If the application uses Java SE 5, then it can be added to the objects using annotations. The EntityManager can read the schema from the annotations on those objects. The EntityManager needs to know which Objects to look at. The application tells the ObjectGrid runtime about these objects using the entity.xml file, which is referenced from the objectgrid.xml file. The entity.xml file lists all entities. For each entity, it specifies either a class name or a schema. If a class name is specified, then it tries to read the Java 5 annotations from those classes to determine the schema. If class file is not annotated then the schema is taken from the XML. The XML is used to specify all the attributes, keys and relationships for each entity.

A standalone ObjectGrid usage doesn't need any XML files. The program can obtain an ObjectGrid reference and invoke the ObjectGrid.registerEntities method to specify a list of Java 5 annotated classes or an XML file.

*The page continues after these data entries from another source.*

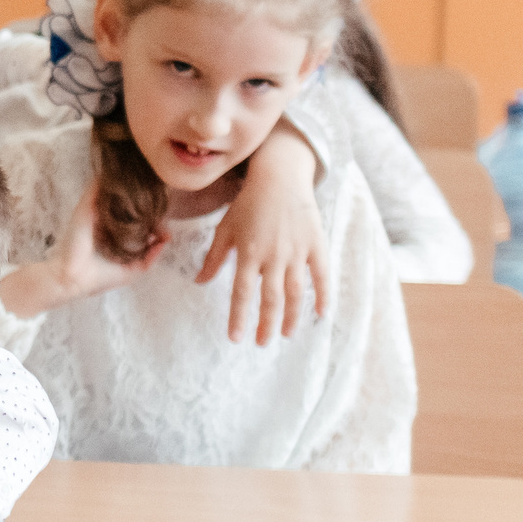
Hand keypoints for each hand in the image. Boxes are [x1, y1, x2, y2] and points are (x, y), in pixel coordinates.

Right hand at [0, 179, 168, 318]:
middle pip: (125, 200)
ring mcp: (94, 210)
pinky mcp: (86, 207)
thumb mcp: (134, 269)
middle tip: (159, 196)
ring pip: (111, 189)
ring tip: (143, 177)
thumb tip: (166, 237)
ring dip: (126, 182)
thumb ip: (151, 256)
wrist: (74, 280)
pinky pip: (97, 187)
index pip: (135, 215)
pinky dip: (108, 179)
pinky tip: (124, 174)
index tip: (162, 218)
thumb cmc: (100, 277)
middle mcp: (104, 218)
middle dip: (142, 195)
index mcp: (115, 232)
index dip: (151, 214)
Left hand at [200, 129, 327, 345]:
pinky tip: (321, 313)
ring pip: (295, 291)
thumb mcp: (225, 229)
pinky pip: (321, 274)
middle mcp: (273, 255)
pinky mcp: (316, 244)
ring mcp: (297, 251)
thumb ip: (214, 258)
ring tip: (285, 334)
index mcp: (248, 253)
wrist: (279, 178)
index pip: (241, 293)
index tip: (235, 338)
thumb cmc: (248, 204)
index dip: (238, 317)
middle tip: (262, 343)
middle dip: (265, 324)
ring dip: (291, 316)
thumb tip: (199, 282)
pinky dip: (323, 294)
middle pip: (270, 298)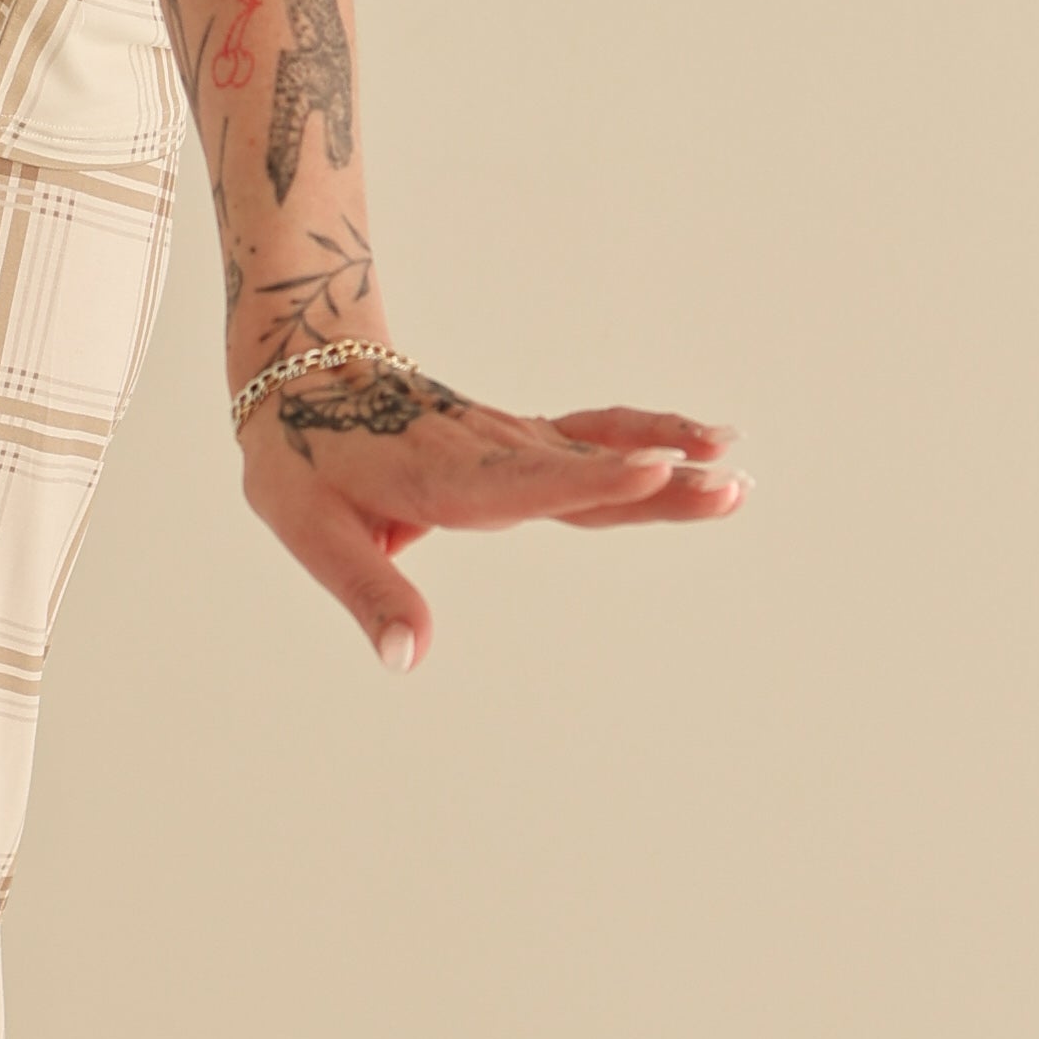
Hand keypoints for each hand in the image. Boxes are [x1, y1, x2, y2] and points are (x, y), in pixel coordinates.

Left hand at [233, 357, 742, 673]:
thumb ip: (368, 592)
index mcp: (442, 479)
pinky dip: (648, 436)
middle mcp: (489, 455)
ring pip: (598, 451)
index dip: (592, 479)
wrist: (303, 378)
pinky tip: (706, 443)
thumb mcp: (311, 531)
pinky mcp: (522, 439)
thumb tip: (407, 660)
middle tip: (727, 484)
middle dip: (655, 481)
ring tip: (735, 470)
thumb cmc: (302, 460)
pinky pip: (592, 437)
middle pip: (582, 469)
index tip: (651, 471)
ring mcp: (511, 441)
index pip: (527, 482)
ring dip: (669, 458)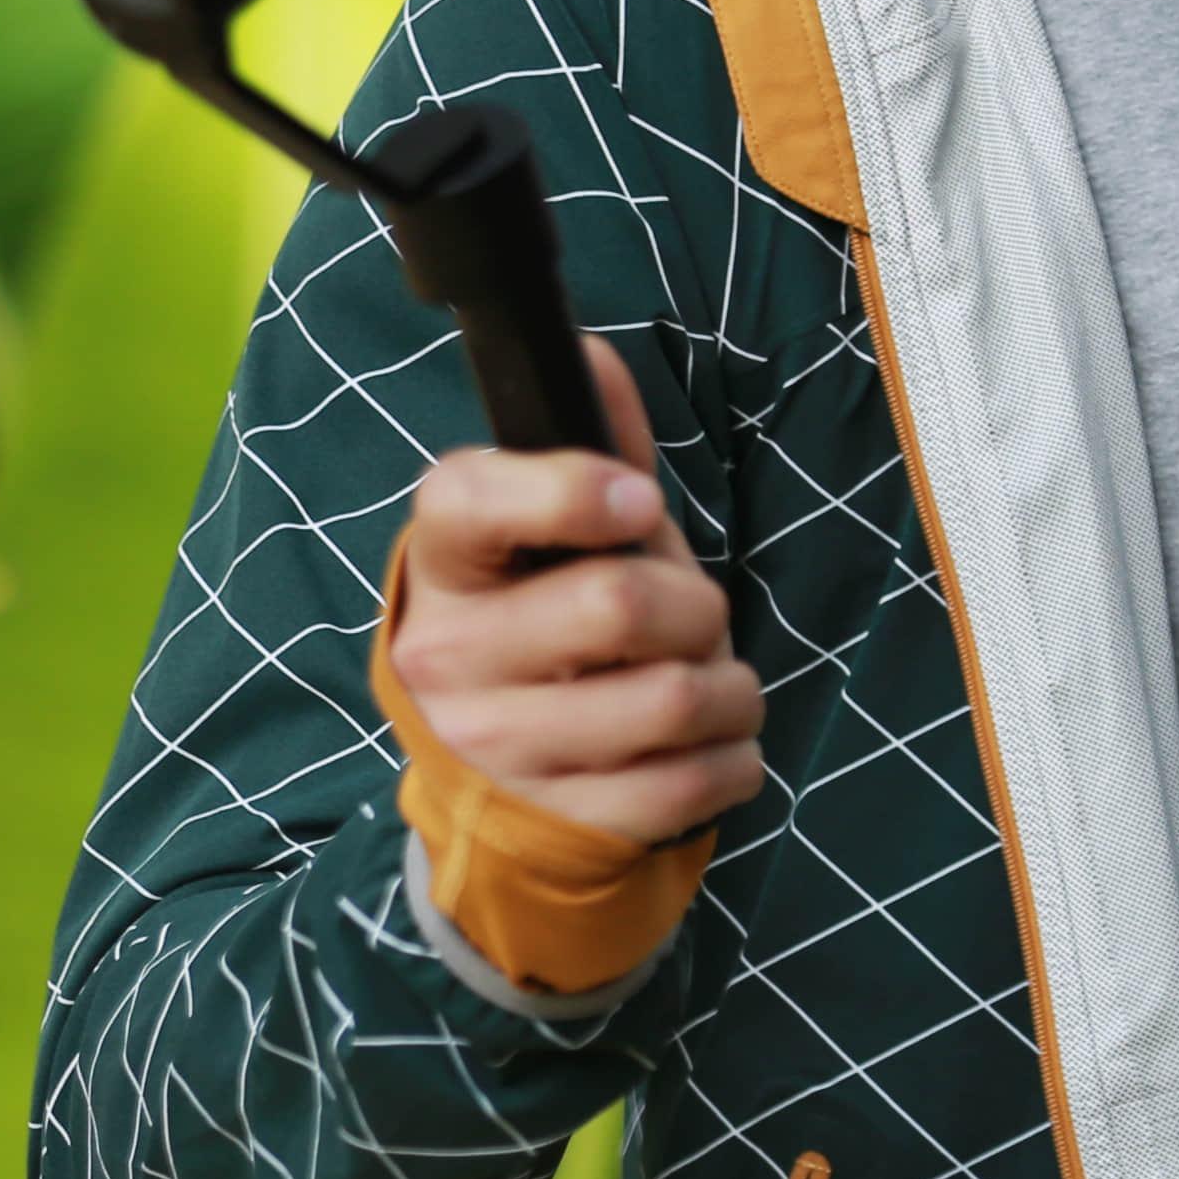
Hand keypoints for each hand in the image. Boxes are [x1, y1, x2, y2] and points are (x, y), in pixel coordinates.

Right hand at [386, 335, 766, 847]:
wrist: (495, 783)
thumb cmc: (544, 625)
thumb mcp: (552, 539)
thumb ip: (585, 449)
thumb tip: (592, 355)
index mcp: (444, 561)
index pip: (474, 500)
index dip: (571, 490)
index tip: (639, 501)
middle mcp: (450, 656)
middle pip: (619, 602)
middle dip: (698, 602)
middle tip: (697, 616)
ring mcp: (499, 750)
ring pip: (675, 698)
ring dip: (731, 686)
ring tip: (715, 683)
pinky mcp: (559, 824)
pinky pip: (692, 781)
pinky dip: (734, 756)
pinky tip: (713, 743)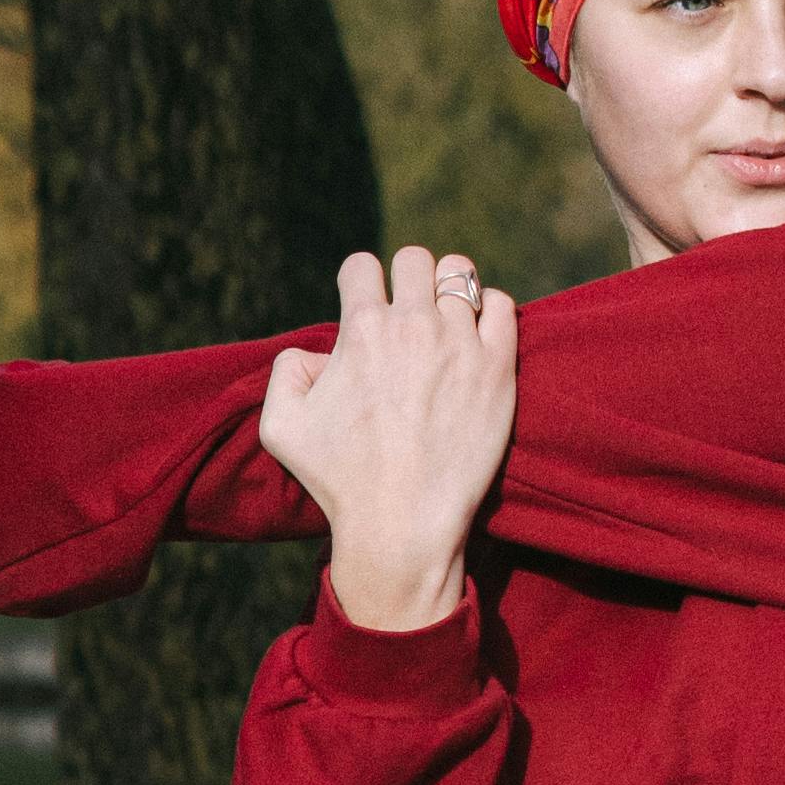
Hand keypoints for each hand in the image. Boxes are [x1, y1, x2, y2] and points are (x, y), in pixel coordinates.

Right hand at [258, 242, 516, 635]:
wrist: (403, 524)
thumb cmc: (339, 482)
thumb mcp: (280, 426)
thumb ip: (286, 371)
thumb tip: (318, 354)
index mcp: (361, 330)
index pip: (361, 265)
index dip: (358, 282)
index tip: (366, 308)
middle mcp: (412, 325)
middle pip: (414, 259)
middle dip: (406, 281)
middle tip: (408, 316)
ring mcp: (459, 342)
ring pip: (461, 273)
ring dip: (450, 289)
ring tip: (446, 320)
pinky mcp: (497, 367)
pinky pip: (504, 306)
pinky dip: (490, 312)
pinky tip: (477, 338)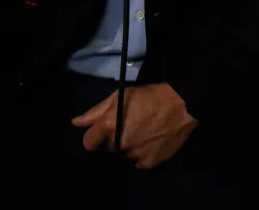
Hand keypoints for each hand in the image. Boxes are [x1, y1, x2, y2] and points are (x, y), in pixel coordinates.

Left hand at [71, 83, 196, 168]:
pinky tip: (151, 141)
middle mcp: (119, 144)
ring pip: (124, 155)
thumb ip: (96, 111)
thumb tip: (76, 123)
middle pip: (108, 148)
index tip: (104, 130)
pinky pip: (138, 162)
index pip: (88, 142)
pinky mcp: (148, 163)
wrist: (181, 105)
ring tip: (143, 132)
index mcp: (109, 126)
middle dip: (114, 139)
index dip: (95, 135)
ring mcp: (134, 155)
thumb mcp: (121, 96)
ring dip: (129, 147)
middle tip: (130, 126)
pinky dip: (142, 154)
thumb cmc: (150, 96)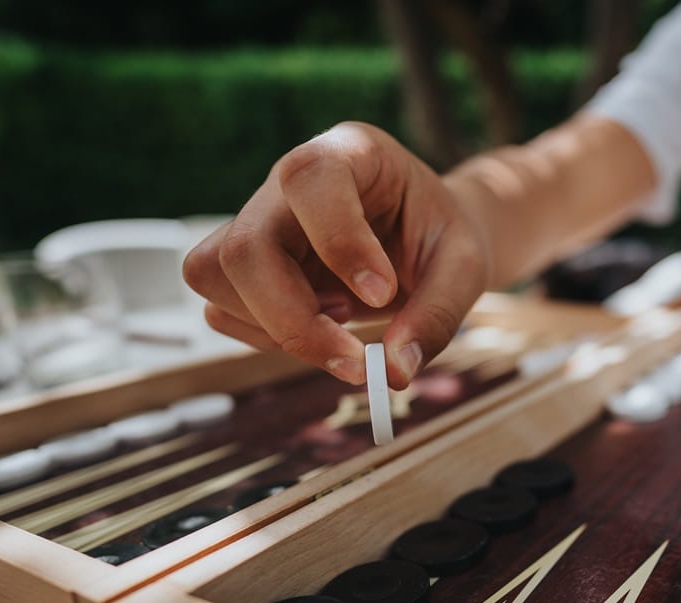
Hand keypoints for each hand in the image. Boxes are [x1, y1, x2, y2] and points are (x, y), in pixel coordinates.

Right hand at [184, 122, 489, 388]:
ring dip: (273, 326)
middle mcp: (290, 181)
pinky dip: (265, 337)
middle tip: (356, 360)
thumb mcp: (465, 269)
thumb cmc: (442, 238)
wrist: (427, 238)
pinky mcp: (246, 265)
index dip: (338, 241)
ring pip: (215, 274)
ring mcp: (260, 220)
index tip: (382, 295)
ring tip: (341, 323)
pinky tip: (320, 328)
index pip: (310, 178)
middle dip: (295, 317)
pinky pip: (221, 309)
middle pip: (246, 245)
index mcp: (351, 153)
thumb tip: (393, 371)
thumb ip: (437, 315)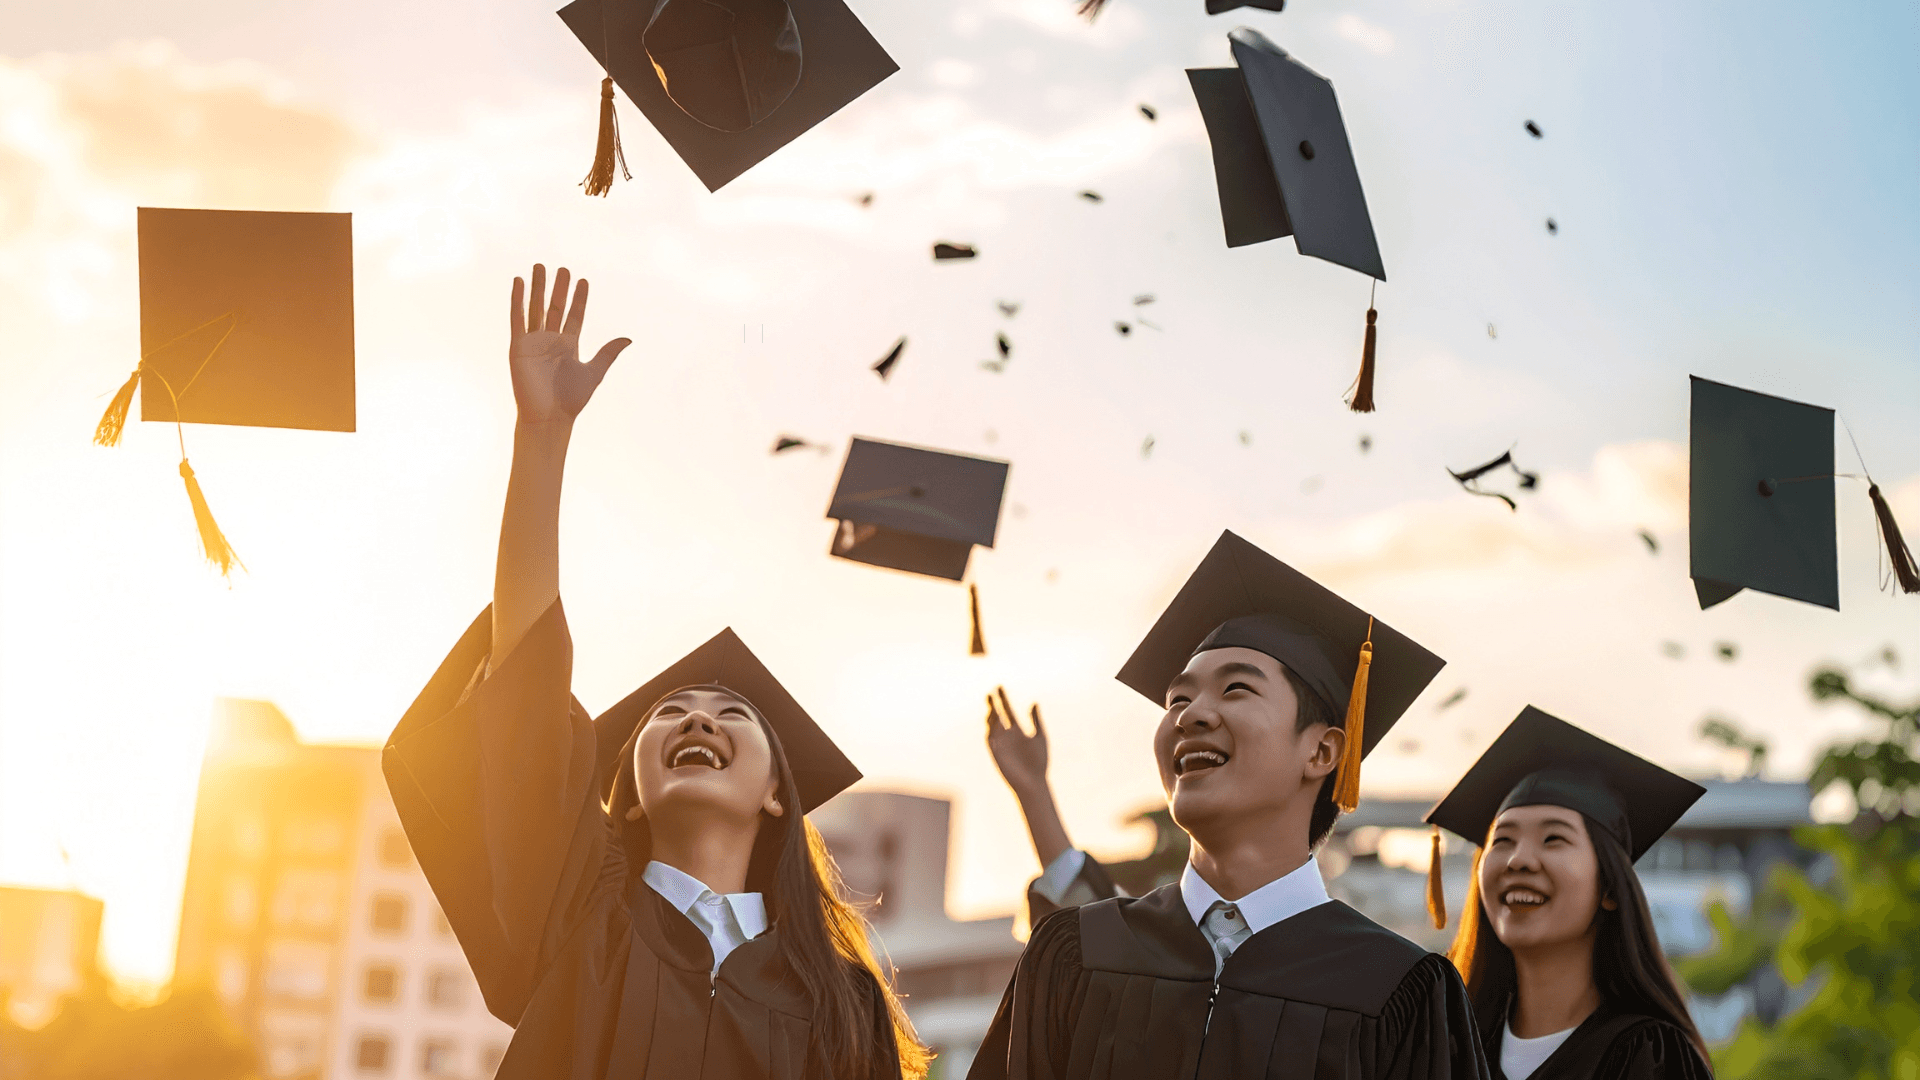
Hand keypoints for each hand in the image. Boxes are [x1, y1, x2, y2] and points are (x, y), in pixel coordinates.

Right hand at [509, 264, 630, 424]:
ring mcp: (534, 342)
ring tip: (539, 266)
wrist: (549, 415)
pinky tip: (519, 282)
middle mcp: (551, 341)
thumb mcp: (594, 371)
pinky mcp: (518, 346)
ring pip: (536, 308)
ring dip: (537, 288)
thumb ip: (608, 352)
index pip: (575, 316)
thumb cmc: (571, 399)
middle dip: (559, 288)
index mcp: (569, 346)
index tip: (583, 281)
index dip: (579, 299)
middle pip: (555, 307)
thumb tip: (628, 338)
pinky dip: (517, 300)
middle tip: (563, 268)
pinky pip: (517, 318)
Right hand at [985, 689, 1048, 799]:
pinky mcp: (996, 754)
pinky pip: (991, 740)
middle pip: (996, 716)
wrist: (1035, 782)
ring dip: (992, 718)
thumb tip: (1034, 702)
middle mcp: (1006, 736)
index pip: (1007, 711)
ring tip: (994, 709)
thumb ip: (1036, 720)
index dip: (1003, 699)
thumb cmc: (1040, 761)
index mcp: (1017, 731)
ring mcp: (1000, 744)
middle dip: (993, 706)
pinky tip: (995, 721)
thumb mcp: (1040, 737)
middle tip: (990, 694)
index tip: (999, 687)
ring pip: (992, 727)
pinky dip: (992, 730)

The runtime uses the XML file or a list of annotated classes to find entity names, attribute names and types, key fields and types and relationships between entities. If ObjectGrid is running on a server or in standalone mode, then it automatically makes a Map named after each Entity. These Maps can be customized further using the objectgrid.xml file or APIs set either by the application or injection frameworks such as Spring.